Seersucker is a lightweight and breathable fabric, with a distinctive crimped or puckered finish. Its history dates to the British colonial period in India and has since become associated with classic American summer fashion. We have seen a resurgence in its popularity, especially for menswear, in the last few years so now is a good time to learn about Seersucker.
The word "seersucker" is derived from the Persian words "shir o shekar," which mean "milk and sugar." This name likely refers to the fabric's bumpy texture and colour, resembling the ripples of milk and sugar. Seersucker was originally woven in the Indian subcontinent, primarily in the region that is now Bangladesh and is made from cotton, linen or silk.
Seersucker gained popularity during the British colonial era in India and was traded through the East India British company in the 1600’s. The puckered texture of seersucker was found to be practical in hot and humid climates, as the tiny air pockets created by the puckering helped with ventilation and cooling. British officials and expatriates in India began wearing clothing made from seersucker to stay comfortable in the sweltering heat.

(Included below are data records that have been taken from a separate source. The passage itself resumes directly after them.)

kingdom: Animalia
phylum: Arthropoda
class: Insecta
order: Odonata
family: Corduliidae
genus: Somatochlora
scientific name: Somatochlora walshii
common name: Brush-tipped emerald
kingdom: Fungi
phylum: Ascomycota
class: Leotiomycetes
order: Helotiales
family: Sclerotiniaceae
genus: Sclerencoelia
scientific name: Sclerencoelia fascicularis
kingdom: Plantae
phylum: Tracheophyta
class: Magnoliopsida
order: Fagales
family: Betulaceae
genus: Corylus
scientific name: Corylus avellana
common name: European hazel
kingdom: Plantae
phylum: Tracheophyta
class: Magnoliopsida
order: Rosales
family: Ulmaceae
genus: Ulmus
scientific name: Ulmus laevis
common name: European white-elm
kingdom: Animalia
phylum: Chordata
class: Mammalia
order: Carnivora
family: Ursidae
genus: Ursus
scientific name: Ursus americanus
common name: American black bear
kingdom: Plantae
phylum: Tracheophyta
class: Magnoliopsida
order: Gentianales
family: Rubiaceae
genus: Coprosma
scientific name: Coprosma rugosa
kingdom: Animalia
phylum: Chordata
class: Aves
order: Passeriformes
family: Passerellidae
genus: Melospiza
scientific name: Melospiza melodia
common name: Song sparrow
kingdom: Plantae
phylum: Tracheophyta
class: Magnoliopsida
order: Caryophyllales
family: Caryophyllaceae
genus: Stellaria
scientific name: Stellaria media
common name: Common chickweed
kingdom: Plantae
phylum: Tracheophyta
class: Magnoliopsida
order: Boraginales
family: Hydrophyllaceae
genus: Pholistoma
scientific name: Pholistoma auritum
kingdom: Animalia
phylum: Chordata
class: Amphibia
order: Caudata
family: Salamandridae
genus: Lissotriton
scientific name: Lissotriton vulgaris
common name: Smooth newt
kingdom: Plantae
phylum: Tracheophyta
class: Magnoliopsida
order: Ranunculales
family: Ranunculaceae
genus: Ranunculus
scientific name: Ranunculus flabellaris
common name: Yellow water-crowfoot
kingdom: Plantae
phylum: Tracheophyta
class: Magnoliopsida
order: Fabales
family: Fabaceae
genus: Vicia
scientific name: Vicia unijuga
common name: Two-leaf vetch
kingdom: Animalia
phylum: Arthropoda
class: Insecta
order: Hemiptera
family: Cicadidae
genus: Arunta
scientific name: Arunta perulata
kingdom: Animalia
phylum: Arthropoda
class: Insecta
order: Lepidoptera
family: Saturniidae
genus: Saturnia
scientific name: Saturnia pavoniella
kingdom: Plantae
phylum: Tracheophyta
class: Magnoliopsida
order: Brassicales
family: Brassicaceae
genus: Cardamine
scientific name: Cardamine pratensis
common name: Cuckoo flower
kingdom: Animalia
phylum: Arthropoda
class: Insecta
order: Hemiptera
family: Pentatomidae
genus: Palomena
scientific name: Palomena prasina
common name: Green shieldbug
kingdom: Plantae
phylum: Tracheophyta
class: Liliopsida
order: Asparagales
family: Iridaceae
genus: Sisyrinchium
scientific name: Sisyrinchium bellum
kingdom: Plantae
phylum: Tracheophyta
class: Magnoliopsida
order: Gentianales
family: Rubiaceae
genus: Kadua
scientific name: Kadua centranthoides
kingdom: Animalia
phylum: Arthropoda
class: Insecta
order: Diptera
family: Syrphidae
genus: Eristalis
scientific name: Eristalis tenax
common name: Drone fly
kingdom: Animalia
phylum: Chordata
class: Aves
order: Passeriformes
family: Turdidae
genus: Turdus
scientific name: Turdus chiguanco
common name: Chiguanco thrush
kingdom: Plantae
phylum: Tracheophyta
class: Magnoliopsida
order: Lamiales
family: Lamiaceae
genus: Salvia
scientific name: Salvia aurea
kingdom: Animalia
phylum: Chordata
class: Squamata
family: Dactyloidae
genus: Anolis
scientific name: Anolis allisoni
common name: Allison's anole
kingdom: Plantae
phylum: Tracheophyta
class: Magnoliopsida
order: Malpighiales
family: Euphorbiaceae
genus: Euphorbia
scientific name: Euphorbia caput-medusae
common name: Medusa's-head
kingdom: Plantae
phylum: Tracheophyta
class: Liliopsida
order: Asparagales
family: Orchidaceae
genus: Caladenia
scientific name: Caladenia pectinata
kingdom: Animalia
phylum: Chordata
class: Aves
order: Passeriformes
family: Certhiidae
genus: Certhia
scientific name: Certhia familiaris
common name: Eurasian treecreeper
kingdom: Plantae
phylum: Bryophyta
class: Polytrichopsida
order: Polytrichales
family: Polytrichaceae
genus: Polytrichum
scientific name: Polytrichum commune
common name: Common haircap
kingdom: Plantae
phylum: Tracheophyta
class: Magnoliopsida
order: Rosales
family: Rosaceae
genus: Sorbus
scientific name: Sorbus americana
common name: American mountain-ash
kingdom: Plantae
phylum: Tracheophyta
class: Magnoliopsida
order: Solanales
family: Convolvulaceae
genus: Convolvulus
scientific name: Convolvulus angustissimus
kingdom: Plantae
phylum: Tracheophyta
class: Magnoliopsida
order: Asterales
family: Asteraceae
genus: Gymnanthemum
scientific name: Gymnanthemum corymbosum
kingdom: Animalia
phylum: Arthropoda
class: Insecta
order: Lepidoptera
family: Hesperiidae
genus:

Seersucker fabric made its way to the West during the 19th century and gained popularity in the American South for its practicality, not just dealing with the heat. Seersucker proved to be hard wearing and affordable. The introduction to this textile by the British to the American South was embraced and soon gained popularity especially as workwear.
In the late 1800’s Seersucker was utilised for leisure suits, but it wasn’t until the 1920’s that wearing seersucker became mainstream. Students at Princeton University took note of what was happening in the South, particularly in New Orleans, were the textile was used for men’s suits with numerous tailors promoting the wearable fabric and affordable luxury.
Seersucker has transcended its practical origins and has become a summer fashion mainstay. A true testament to its unique qualities and distinctive characteristics.